## Start Records supplied

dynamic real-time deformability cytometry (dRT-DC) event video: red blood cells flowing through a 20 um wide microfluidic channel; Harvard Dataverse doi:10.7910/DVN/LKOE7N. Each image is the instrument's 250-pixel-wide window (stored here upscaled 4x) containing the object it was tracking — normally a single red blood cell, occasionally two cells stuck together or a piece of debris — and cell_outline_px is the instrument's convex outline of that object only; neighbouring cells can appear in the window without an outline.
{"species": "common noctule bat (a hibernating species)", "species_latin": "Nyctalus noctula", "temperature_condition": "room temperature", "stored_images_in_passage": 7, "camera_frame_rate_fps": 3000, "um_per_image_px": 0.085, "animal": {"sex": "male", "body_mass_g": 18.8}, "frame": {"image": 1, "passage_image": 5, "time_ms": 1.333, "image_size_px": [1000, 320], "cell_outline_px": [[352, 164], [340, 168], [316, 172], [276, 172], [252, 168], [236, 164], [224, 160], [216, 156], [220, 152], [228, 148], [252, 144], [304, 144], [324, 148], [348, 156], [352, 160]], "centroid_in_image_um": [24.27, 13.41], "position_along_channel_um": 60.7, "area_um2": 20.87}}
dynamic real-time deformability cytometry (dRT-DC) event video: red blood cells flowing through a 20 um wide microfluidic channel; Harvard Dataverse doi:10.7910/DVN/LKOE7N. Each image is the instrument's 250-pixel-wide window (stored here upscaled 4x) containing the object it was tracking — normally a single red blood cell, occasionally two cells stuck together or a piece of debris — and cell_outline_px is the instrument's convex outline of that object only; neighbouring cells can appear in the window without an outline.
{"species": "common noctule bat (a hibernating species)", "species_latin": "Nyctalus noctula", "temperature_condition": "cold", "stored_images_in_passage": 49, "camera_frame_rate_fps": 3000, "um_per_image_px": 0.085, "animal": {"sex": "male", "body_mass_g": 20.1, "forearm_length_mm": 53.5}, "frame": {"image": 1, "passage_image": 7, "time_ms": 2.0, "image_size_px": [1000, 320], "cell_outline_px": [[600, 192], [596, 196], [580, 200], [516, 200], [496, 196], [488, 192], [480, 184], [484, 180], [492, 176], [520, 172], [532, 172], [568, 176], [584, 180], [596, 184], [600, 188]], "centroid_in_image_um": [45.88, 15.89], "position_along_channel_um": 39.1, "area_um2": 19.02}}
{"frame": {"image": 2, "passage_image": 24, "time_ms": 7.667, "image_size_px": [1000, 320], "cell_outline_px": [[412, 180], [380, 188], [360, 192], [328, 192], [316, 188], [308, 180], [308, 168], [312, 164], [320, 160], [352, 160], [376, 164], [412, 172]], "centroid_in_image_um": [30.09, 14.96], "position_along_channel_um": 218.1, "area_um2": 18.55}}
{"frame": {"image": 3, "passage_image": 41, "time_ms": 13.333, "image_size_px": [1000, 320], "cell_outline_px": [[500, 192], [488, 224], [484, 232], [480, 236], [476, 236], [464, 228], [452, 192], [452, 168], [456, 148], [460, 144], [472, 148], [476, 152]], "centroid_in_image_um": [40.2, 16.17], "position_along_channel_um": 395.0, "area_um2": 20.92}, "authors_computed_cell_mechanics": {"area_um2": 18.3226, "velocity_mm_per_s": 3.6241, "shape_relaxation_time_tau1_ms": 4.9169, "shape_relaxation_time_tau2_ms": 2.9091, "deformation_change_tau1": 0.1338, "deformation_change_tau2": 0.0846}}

## End Records supplied

Written task
Repeat the whole listing exactly, keeping every line intact.

Problem solution
dynamic real-time deformability cytometry (dRT-DC) event video: red blood cells flowing through a 20 um wide microfluidic channel; Harvard Dataverse doi:10.7910/DVN/LKOE7N. Each image is the instrument's 250-pixel-wide window (stored here upscaled 4x) containing the object it was tracking — normally a single red blood cell, occasionally two cells stuck together or a piece of debris — and cell_outline_px is the instrument's convex outline of that object only; neighbouring cells can appear in the window without an outline.
{"species": "common noctule bat (a hibernating species)", "species_latin": "Nyctalus noctula", "temperature_condition": "room temperature", "stored_images_in_passage": 7, "camera_frame_rate_fps": 3000, "um_per_image_px": 0.085, "animal": {"sex": "male", "body_mass_g": 18.8}, "frame": {"image": 1, "passage_image": 5, "time_ms": 1.333, "image_size_px": [1000, 320], "cell_outline_px": [[352, 164], [340, 168], [316, 172], [276, 172], [252, 168], [236, 164], [224, 160], [216, 156], [220, 152], [228, 148], [252, 144], [304, 144], [324, 148], [348, 156], [352, 160]], "centroid_in_image_um": [24.27, 13.41], "position_along_channel_um": 60.7, "area_um2": 20.87}}
dynamic real-time deformability cytometry (dRT-DC) event video: red blood cells flowing through a 20 um wide microfluidic channel; Harvard Dataverse doi:10.7910/DVN/LKOE7N. Each image is the instrument's 250-pixel-wide window (stored here upscaled 4x) containing the object it was tracking — normally a single red blood cell, occasionally two cells stuck together or a piece of debris — and cell_outline_px is the instrument's convex outline of that object only; neighbouring cells can appear in the window without an outline.
{"species": "common noctule bat (a hibernating species)", "species_latin": "Nyctalus noctula", "temperature_condition": "cold", "stored_images_in_passage": 49, "camera_frame_rate_fps": 3000, "um_per_image_px": 0.085, "animal": {"sex": "male", "body_mass_g": 20.1, "forearm_length_mm": 53.5}, "frame": {"image": 1, "passage_image": 7, "time_ms": 2.0, "image_size_px": [1000, 320], "cell_outline_px": [[600, 192], [596, 196], [580, 200], [516, 200], [496, 196], [488, 192], [480, 184], [484, 180], [492, 176], [520, 172], [532, 172], [568, 176], [584, 180], [596, 184], [600, 188]], "centroid_in_image_um": [45.88, 15.89], "position_along_channel_um": 39.1, "area_um2": 19.02}}
{"frame": {"image": 2, "passage_image": 24, "time_ms": 7.667, "image_size_px": [1000, 320], "cell_outline_px": [[412, 180], [380, 188], [360, 192], [328, 192], [316, 188], [308, 180], [308, 168], [312, 164], [320, 160], [352, 160], [376, 164], [412, 172]], "centroid_in_image_um": [30.09, 14.96], "position_along_channel_um": 218.1, "area_um2": 18.55}}
{"frame": {"image": 3, "passage_image": 41, "time_ms": 13.333, "image_size_px": [1000, 320], "cell_outline_px": [[500, 192], [488, 224], [484, 232], [480, 236], [476, 236], [464, 228], [452, 192], [452, 168], [456, 148], [460, 144], [472, 148], [476, 152]], "centroid_in_image_um": [40.2, 16.17], "position_along_channel_um": 395.0, "area_um2": 20.92}, "authors_computed_cell_mechanics": {"area_um2": 18.3226, "velocity_mm_per_s": 3.6241, "shape_relaxation_time_tau1_ms": 4.9169, "shape_relaxation_time_tau2_ms": 2.9091, "deformation_change_tau1": 0.1338, "deformation_change_tau2": 0.0846}}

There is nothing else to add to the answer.